WHITESPACE = _{ " " | NEWLINE } // who cares about whitespaces, seriously? they’re MUTED! :D

number: i32 = { ASCII_DIGIT+ => |s| s.parse().unwrap() }

op: Op = {
  "-" => Op::Minus |
  "+" => Op::Plus |
  "*" => Op::Mul
}

expr: Expr = {
  number ~ (op ~ expr)? => |(n, opt_op_expr)|{
    match opt_op_expr {
      Some((op, expr)) => Expr::Op(n, op, Box::new(expr)),
      None => Expr::Number(Number(n))
    }
  }|

  "(" ~ expr ~ ")"
}

This would be perfect to me. And I reckon it’s pretty much what lalrpop uses.

Conclusion

I’ve been feeling on and off about pest lately, to be very honest. At first I was amazed at the PEG file, because, yeah, PEG is lovely to work with. However, I think GLSL450 is a really good candidate to test a lexer / parser and to that matter, the current vanilla pest is a nah to me. It makes the code terribly bloated and harder to maintain – while it should be easier! – than the reference nom implementation. The very reason to that is that even if I had to write thousands line of macros calls – yiiiik – with nom, those macros are correctly typed. The identifier nom parser is a function taking bytes and outputing… syntax::Identifier. Same thing for all other parsers.
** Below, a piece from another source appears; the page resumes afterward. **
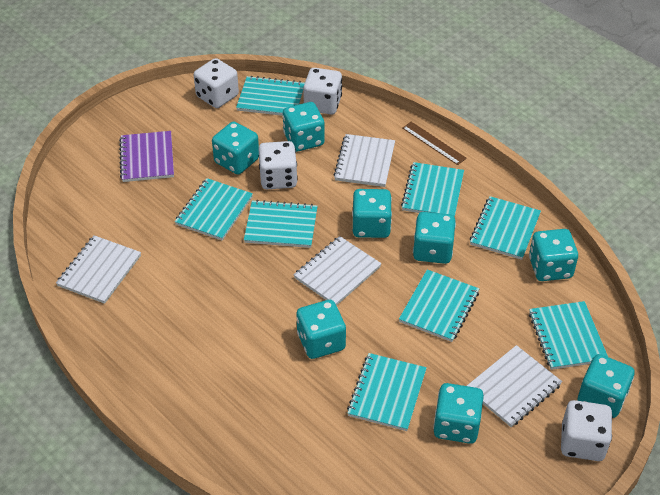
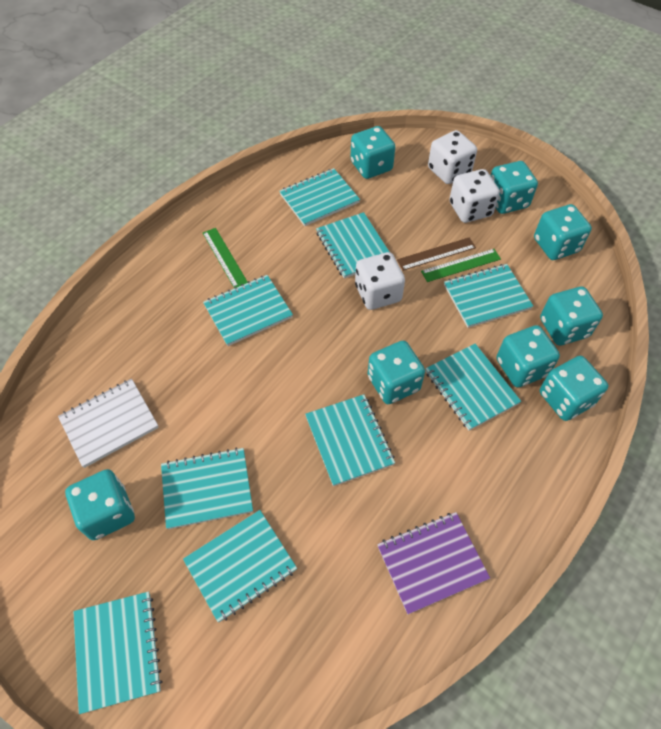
green ruler: none = 0 -> [203,228,248,288] [421,249,501,282] = 2
turquoise notebook: [175,178,253,240] [236,76,305,116] [244,200,317,248] [347,353,427,431] [399,269,479,342] [401,162,464,217] [470,196,541,260] [529,301,608,370] = 8 -> [74,592,163,714] [161,448,253,529] [183,510,297,622] [203,275,293,346] [279,168,360,226] [305,394,395,486] [316,212,389,279] [425,344,521,431] [444,264,533,328] = 9
white dice: [194,58,239,108] [259,141,298,189] [303,68,342,114] [561,400,612,461] = 4 -> [355,252,405,310] [428,130,477,184] [449,169,500,223] = 3
white notebook: [56,235,141,304] [294,236,381,306] [333,134,395,187] [467,345,562,427] = 4 -> [58,379,159,468] = 1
I had to try pest. From my – limited – experience of it, I’d say it’s definitely not a parser. nom is – a scannerless parser. pest is a lexer that does a few parsing work to sort and fold the lexemes (tokens) into a tree. You can see pest’s output as a big regular acyclic tree holding pairs of pointers (representing tokens in the input source). That’s everything pest gives you. In order to turn that representation into a typed AST, a lot of work is awaiting you. I’ll take a few hours / days to think about what I should do and work on other projects in the meantime. I doubt I’ll keep going with pest because I feel like I’m going to spend entire days repeating myself by looking the grammar up to, frustrated, shout on IRC that I’m writing untyped code while I have static assurances (i.e. remember: the grammar is read at compile-time) that I will never have to look at the Rule::external_declaration while parsing a Rule::postfix_expression. And as I might be changing the grammar rule a bit when refactoring / fixing bugs, I really really don’t plan to pay a visit to destination fucked yet.

Someone on reddit suggested me to have a look at pest-ast. Even if this looks promising, it doesn’t seem finished and I think it should be merged into pest directly when done.

That’s all for me today. I might try a bit further to see if I find a way to make my pest experience less painful but if I don’t, I might try that lalrpop cutie in a few hours / days! As a final note, I don’t want to state that pest is bad, I think it’s pretty cool and that it does its job greatly, but my need (typed AST) might be off its scope. That’s all to note, I’d say. :)

Keep the vibes.